In the years since ratifying UN CEDAW (Convention on the Elimination of All Forms of Discrimination against Women), Singapore has been urged by the UN CEDAW Committee to ratify the UN Palermo Protocol on Trafficking. We would strongly recommend that the Singapore government make accession to the Protocol a specific goal with necessary feasibility investigations completed within 2012, one year ahead of the NPA indicative timeline for review.
In terms of prosecution, it is our very firm belief that Singapore needs to go beyond a review of current legislation. We strongly urge the Singapore Government to enact specific anti-trafficking legislation incorporating the UN definition of TIP and comprehensively addressing all aspects to clearly signal, both nationally and internationally, how seriously the issue is being taken. Specific anti-TIP legislation will also raise the profile of the issue within Singapore, avoid the risk of gaps resulting from piecemeal amendments to existing legislation and put a stop to the unethical treatment of victims as perpetrators of criminal acts (e.g. immigration offences). TIP specific legislation would also set the definitions and parameters of classification and coverage for consistency and continuity in prosecution. We also strongly believe that the legal review should be inclusive and involve victim rights groups and civil society in general.

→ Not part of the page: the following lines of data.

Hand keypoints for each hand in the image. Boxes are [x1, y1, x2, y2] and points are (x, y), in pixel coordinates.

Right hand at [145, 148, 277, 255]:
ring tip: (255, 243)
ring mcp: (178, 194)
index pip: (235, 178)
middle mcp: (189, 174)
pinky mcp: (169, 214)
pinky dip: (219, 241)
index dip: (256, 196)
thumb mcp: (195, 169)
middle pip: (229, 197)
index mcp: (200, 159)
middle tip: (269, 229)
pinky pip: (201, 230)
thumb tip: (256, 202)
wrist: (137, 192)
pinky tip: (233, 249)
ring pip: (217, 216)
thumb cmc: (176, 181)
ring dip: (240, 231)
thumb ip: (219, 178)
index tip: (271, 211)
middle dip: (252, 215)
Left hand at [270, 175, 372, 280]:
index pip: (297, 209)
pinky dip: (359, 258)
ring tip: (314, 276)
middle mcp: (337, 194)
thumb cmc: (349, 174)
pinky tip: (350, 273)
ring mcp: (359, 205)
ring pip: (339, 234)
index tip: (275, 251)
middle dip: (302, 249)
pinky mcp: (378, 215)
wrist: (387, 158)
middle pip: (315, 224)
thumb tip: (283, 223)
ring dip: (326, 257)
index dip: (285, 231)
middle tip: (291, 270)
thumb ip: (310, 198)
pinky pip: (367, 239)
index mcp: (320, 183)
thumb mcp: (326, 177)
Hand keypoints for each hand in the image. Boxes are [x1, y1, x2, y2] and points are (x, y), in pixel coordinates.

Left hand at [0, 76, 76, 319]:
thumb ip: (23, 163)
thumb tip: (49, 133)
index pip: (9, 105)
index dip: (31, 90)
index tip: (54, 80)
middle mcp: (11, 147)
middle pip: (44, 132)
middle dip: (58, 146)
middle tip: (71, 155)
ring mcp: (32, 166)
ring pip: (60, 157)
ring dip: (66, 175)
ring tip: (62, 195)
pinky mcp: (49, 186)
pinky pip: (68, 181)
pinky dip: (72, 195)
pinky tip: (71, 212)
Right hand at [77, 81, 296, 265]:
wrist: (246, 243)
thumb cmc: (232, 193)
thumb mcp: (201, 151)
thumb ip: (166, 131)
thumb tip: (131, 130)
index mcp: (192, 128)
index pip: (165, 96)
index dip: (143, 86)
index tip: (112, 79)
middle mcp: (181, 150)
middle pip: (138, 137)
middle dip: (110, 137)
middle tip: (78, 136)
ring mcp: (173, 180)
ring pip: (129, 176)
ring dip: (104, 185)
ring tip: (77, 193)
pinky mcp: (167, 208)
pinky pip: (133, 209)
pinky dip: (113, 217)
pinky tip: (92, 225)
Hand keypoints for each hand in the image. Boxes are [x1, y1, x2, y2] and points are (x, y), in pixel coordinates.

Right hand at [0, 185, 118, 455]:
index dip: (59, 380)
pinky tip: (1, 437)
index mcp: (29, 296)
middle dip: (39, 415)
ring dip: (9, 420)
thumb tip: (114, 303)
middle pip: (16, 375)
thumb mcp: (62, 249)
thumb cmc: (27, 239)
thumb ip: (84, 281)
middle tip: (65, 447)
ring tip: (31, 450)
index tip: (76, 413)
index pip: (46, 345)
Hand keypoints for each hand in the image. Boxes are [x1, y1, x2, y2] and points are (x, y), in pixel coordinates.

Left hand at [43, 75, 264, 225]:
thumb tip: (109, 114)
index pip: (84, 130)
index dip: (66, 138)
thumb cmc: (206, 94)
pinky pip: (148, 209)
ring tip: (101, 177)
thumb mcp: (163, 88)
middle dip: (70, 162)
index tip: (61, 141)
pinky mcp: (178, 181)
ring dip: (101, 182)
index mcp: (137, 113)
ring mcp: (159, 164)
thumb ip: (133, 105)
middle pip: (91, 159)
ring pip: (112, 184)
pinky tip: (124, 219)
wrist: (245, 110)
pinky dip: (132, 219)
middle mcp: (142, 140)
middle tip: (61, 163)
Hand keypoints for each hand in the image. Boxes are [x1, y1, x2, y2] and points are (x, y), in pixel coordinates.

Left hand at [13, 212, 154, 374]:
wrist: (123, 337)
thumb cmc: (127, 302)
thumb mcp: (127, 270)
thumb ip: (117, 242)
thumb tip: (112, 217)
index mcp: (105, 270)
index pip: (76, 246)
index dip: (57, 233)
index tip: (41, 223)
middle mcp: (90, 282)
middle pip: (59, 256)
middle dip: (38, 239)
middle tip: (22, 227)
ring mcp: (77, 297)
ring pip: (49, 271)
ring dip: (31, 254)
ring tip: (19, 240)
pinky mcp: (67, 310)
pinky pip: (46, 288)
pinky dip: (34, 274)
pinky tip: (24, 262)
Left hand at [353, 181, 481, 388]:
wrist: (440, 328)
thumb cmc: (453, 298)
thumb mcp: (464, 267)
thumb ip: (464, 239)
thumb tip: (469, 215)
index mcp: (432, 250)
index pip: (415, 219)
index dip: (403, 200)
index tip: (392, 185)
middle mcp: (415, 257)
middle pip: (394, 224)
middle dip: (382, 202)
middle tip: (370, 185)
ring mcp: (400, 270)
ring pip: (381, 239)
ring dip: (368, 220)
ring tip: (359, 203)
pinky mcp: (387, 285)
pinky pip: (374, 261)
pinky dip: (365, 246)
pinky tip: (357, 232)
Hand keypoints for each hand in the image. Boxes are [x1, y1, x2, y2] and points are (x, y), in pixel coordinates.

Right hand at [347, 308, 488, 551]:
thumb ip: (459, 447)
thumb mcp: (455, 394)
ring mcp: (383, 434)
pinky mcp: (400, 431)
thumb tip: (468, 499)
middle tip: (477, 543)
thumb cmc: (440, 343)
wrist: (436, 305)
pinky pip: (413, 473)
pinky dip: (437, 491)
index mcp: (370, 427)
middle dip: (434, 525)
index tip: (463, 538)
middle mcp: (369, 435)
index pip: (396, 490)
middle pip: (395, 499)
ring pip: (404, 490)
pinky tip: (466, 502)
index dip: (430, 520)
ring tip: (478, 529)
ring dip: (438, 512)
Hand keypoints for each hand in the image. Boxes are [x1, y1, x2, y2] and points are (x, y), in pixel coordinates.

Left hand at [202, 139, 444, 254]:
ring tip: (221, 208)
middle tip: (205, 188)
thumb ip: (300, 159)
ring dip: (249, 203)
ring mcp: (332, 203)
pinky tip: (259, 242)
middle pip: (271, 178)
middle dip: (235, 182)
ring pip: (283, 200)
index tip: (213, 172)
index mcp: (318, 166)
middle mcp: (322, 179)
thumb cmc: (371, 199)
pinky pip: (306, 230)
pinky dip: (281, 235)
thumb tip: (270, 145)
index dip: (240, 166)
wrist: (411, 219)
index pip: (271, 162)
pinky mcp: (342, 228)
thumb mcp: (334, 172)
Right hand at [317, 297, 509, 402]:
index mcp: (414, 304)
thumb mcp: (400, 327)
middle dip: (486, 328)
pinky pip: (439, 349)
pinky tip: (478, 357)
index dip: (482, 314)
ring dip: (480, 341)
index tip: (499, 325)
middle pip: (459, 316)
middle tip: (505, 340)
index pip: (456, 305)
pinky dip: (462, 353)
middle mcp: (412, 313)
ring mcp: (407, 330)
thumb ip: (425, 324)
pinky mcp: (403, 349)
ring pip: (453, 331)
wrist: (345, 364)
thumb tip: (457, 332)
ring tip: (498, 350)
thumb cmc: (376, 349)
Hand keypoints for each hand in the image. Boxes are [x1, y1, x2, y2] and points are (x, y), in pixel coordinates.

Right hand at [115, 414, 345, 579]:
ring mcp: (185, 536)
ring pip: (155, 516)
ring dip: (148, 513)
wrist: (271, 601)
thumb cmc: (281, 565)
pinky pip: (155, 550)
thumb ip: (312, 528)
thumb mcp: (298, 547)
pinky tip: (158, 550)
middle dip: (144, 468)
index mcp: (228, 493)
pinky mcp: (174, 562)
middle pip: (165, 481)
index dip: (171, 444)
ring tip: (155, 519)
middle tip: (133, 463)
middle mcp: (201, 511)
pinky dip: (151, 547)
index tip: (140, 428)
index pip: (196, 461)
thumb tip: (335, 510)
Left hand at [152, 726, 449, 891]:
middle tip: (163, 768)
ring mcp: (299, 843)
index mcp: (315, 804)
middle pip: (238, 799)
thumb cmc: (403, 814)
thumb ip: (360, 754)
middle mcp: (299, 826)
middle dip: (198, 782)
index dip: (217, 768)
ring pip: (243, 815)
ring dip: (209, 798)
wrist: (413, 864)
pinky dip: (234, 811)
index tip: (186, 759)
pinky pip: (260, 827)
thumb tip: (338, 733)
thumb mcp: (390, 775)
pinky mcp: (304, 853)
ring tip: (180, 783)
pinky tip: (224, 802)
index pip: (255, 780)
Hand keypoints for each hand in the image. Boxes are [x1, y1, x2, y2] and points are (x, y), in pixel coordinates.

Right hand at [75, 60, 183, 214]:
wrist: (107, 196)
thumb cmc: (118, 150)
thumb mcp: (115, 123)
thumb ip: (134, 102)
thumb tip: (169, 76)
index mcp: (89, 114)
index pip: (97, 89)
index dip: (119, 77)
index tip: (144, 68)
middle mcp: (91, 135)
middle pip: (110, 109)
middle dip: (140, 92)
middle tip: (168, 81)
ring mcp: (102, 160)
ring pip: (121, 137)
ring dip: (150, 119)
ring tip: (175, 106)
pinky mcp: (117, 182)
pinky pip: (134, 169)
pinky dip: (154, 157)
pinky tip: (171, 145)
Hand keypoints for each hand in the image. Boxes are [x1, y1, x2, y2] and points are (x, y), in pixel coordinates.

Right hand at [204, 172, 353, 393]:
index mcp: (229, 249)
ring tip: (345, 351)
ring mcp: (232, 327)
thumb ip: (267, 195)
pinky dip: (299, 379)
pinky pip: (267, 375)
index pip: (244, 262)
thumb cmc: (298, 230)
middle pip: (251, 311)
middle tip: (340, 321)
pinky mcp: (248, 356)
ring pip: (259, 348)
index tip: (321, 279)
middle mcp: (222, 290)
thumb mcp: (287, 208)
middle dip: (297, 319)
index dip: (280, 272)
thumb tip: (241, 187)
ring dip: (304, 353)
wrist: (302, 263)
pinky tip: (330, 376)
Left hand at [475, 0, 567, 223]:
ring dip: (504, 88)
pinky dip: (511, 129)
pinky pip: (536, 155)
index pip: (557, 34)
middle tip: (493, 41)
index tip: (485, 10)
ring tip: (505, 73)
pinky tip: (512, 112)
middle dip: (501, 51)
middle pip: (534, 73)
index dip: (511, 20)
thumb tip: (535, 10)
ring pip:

The importance of prosecution of TIP cases cannot be understated and we appreciate the set of initiatives proposed by the Inter-agency Taskforce, while acknowledging the difficulties faced in implementation and successful prosecution. We ask that at all stages of the prosecutorial process, laws, policies, strategies and actions be firmly victim-centred and from a human rights approach and within the CEDAW framework i.e. the victim and their experiences are the paramount focus and concern of actions taken. This means the collection of evidence beyond physical, but also include mental and emotional abuses as in the case of domestic violence under the Family Violence Act. Difficulty of prosecution should not be an excuse for ignoring the rights and needs of the victims.
During the investigation and prosecution of TIP cases victims will need to be supported with legal and financial assistance (either direct or as an opportunity to earn a living). We believe it is essential that victim support during these stages is unconditional, i.e. that legal assistance and other support are provided regardless whether the victim agrees to be a prosecution witness or not.
The horror of human trafficking reaches into every corner of the globe, including the Asia Pacific region. Singapore is affected by all manifestations of human trafficking much like other developed countries around the world. As an attractive hub of economic activity with high people flows and international travel, Singapore is no less vulnerable than other countries. The city state is primarily a destination (not transit or a source) country for women, children and young people trafficked from other countries in Asia.
UN Women globally works to further women’s empowerment and we campaign on behalf of vulnerable women, in particular migrant women who leave their communities and countries with the hope of making a better living abroad. In the region outside Singapore, UN Women is working to facilitate safe migration practices as well as local livelihood programs, so that young women in desperate financial need do not have to take the risks that sometimes results in them being trafficked for sexual purposes. Indeed, poverty is at the root of child prostitution and sex trafficking. Lack of education and values surrounding women are further contributing factors.
The Singapore Committee for UN Women Singapore is a non-profit organisation working towards women’s empowerment and gender equality through a wide range of public education programs, membership events and resource mobilization activities. Established in 1999, it supports programs that provide women and children with access to education, healthcare, economic independence and a life free of violence and abuse.